Copy out each line of the records below that contains the string "iliac", matching case exactly.

* Data items:
:::

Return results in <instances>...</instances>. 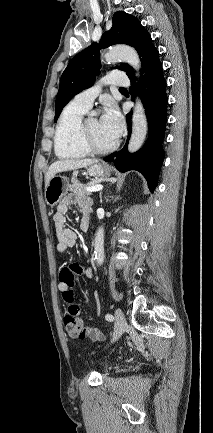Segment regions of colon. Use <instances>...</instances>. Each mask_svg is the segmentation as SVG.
<instances>
[{
	"label": "colon",
	"instance_id": "colon-1",
	"mask_svg": "<svg viewBox=\"0 0 213 433\" xmlns=\"http://www.w3.org/2000/svg\"><path fill=\"white\" fill-rule=\"evenodd\" d=\"M60 282L64 283L68 289L63 292L64 299L68 303V311L63 317V323L67 334L73 338H95L97 332L95 330L88 331L83 320L79 317L80 307L74 303L73 287L75 284L76 274L74 269L65 267L60 272Z\"/></svg>",
	"mask_w": 213,
	"mask_h": 433
}]
</instances>
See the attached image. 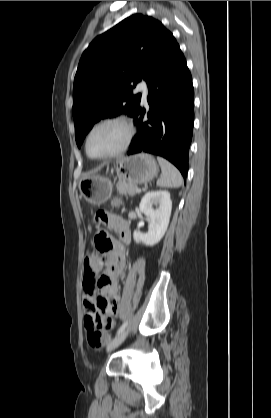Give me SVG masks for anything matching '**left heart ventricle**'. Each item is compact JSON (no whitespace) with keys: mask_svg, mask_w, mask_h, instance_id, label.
Wrapping results in <instances>:
<instances>
[{"mask_svg":"<svg viewBox=\"0 0 271 418\" xmlns=\"http://www.w3.org/2000/svg\"><path fill=\"white\" fill-rule=\"evenodd\" d=\"M125 139L124 129L117 124H107L96 129L89 140V152L102 156L118 149Z\"/></svg>","mask_w":271,"mask_h":418,"instance_id":"left-heart-ventricle-1","label":"left heart ventricle"}]
</instances>
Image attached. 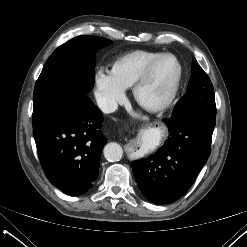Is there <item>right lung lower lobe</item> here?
Returning a JSON list of instances; mask_svg holds the SVG:
<instances>
[{
  "mask_svg": "<svg viewBox=\"0 0 247 247\" xmlns=\"http://www.w3.org/2000/svg\"><path fill=\"white\" fill-rule=\"evenodd\" d=\"M102 122L103 115L90 98L77 93L33 128L41 166L49 181L64 193L81 195L96 180L107 141Z\"/></svg>",
  "mask_w": 247,
  "mask_h": 247,
  "instance_id": "right-lung-lower-lobe-1",
  "label": "right lung lower lobe"
}]
</instances>
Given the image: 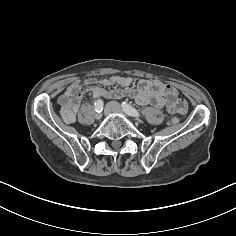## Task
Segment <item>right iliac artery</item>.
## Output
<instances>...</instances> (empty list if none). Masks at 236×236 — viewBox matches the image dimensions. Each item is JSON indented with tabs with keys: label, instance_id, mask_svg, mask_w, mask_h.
I'll return each instance as SVG.
<instances>
[{
	"label": "right iliac artery",
	"instance_id": "1",
	"mask_svg": "<svg viewBox=\"0 0 236 236\" xmlns=\"http://www.w3.org/2000/svg\"><path fill=\"white\" fill-rule=\"evenodd\" d=\"M103 106H104L103 101L100 99L94 103L95 111L98 113L102 112Z\"/></svg>",
	"mask_w": 236,
	"mask_h": 236
}]
</instances>
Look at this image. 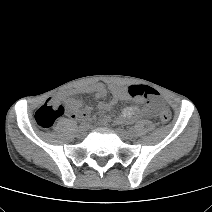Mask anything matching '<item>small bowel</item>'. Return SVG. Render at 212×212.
Masks as SVG:
<instances>
[{
	"mask_svg": "<svg viewBox=\"0 0 212 212\" xmlns=\"http://www.w3.org/2000/svg\"><path fill=\"white\" fill-rule=\"evenodd\" d=\"M87 94L96 97L104 98L108 94L111 95V100L107 102H100L99 108L105 111H111L119 101H127L130 99L135 100V104L126 107L118 116L119 121H136L141 119L142 116H151L154 113L153 108L145 106L143 100L139 97H131L128 89L125 87L111 85L107 87L103 83H96L88 86L83 90ZM68 116L75 120H88L91 107L86 105L81 98L71 97L67 99ZM109 118L105 117L104 122Z\"/></svg>",
	"mask_w": 212,
	"mask_h": 212,
	"instance_id": "c3829d8e",
	"label": "small bowel"
}]
</instances>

:::

* Answer to the exercise:
Segment <item>right iliac artery</item>.
	"label": "right iliac artery",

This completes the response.